La découverte de My Own Private Alaska provoque chez l’auditeur un peu la même réaction que celle du professeur qui, si l’on en croit cette légende urbaine, reçut pour réponse à son sujet « qu’est ce que le risque ? » une copie d’un élève avec comme unique réponse « le risque, c’est ça ». D’après la dite légende, le professeur aurait mis 20/20 (ce qui fait dire que c'est une légende...). Toutefois, le parallèle entre My Own Private Alaska et cet amusant récit fantasmatique s’arrête là car dès que l’on creuse un peu on trouve, contrairement à la copie du cancre, une réelle substance derrière My Own Private Alaska.
Laissez-moi vous brosser le tableau : My Own Private Alaska est un trio. Et ils sont assis. L’un derrière une batterie, un autre devant un piano et le dernier sur un tabouret, uniquement équipé d’un micro. Jusque là rien de bien transcendant, sauf que la batterie est résolument métal et le chanteur totalement hardcore. On superpose donc un piano dramatique, une batterie énergique et des hurlements postcores de désespéré, et on a une idée de ce que propose My Own Private Alaska. Et à la première écoute, il faut avouer qu’on hésite entre le rire poli ou la franche poilade suivi d’un lancer de CD digne d’un titre olympique. Sauf que si on passe ce stade où le froncement de sourcil est de rigueur, on se rend compte que malgré leur station assise, le trio de My Own Private Alaska peut vous faire voyager dans un monde froid, triste et violent.
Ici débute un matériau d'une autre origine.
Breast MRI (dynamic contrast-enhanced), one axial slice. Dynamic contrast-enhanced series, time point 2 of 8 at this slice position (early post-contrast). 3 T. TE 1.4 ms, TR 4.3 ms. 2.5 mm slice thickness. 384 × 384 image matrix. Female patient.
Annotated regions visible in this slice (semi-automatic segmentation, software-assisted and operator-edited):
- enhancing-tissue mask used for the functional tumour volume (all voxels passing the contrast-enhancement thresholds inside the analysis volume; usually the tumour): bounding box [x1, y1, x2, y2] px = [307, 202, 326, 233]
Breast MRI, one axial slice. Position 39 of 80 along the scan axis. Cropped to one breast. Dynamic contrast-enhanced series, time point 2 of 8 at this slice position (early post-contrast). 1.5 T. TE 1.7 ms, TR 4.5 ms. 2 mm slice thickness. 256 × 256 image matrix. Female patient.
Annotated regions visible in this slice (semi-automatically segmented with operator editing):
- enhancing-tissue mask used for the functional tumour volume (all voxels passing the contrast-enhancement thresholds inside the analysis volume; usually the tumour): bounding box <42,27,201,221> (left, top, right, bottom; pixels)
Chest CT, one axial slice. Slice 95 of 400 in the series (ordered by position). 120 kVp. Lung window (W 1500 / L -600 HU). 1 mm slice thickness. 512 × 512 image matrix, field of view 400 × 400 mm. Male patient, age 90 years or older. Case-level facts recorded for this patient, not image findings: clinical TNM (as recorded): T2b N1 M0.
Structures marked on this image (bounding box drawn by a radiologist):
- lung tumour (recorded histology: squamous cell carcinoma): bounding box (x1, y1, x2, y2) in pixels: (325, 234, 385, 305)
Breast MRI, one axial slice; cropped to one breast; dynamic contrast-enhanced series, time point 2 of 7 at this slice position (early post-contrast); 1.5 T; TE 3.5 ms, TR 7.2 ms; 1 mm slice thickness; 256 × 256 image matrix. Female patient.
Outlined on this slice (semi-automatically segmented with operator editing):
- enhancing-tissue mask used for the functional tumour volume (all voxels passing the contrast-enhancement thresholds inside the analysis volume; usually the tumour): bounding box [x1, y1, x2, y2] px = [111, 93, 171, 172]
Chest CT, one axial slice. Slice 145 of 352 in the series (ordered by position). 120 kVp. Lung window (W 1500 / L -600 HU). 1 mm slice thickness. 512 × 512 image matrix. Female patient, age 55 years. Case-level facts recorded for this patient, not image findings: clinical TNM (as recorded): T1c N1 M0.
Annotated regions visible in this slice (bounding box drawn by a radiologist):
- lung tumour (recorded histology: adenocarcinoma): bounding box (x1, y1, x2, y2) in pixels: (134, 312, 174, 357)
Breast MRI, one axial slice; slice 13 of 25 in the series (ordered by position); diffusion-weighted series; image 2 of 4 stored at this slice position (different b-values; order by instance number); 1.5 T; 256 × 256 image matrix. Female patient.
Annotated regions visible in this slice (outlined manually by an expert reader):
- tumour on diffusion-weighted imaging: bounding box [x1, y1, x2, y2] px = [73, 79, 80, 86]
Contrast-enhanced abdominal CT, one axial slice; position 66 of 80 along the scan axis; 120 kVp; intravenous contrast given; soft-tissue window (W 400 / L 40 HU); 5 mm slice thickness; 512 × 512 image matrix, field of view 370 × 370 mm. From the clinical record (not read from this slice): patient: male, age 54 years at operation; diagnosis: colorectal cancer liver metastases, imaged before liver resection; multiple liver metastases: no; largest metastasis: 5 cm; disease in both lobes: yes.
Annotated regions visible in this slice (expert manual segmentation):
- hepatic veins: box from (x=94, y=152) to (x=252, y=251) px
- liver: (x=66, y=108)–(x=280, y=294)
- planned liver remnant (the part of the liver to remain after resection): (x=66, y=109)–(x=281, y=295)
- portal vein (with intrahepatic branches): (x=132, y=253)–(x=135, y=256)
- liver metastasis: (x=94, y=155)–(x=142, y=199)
Décryptons un peu la forme : l’absence de toute guitare peut se faire ressentir comme un réel manque au début, et c’est vrai que plus d’une fois on se surprend à la regretter. Mais une fois les références laissées de coté et My Own Private Alaska accepté tel qu’il est, la vision de cet album change radicalement. Le chant de M (derrière cette lettre se cache en fait MiLKa de Psykup) est réellement prenant. Affreusement torturé, il contraste efficacement avec le piano et sa douceur et justifie la violence contenue de la batterie. Un tel mélange avait théoriquement 9 chances sur 10 de se ramasser, mais pour le coup l’alchimie entre les membres de My Own Private Alaska opère et - à moins d’être totalement hermétique à cette approche originale – on se surprend à être pris aux tripes à l’écoute de "Page of a Dictionnary" ou de "Die for Me (If I Say Please)".
Le piano, lui, joue le rôle d’unique apport harmonique du trio et malgré cette lourde tâche, il est dépouillé et étrangement apathique, presque en retrait par moment. Il manque peut être un peu de contraste dans l’intensité et le rythme, les arpèges étant un poil trop systématiques. Pas de virtuosité non plus, le rythme est globalement assez calme et les titres plutôt longs (quarante minutes pour six titres) mais les harmonies produites par le clavier posent une ambiance oscillant entre le désespoir, le romantisme noir et la solitude. Et enfin, les percussions se greffent à l’ensemble : la batterie est indéniablement mixée pour sonner métal, et si son environnement immédiat ne favorise pas les roulements de double grosse caisse à fond les ballons, les percussions restent lourdes et agressives mais non dénuées d’un évident feeling dans certains passages plus subtils.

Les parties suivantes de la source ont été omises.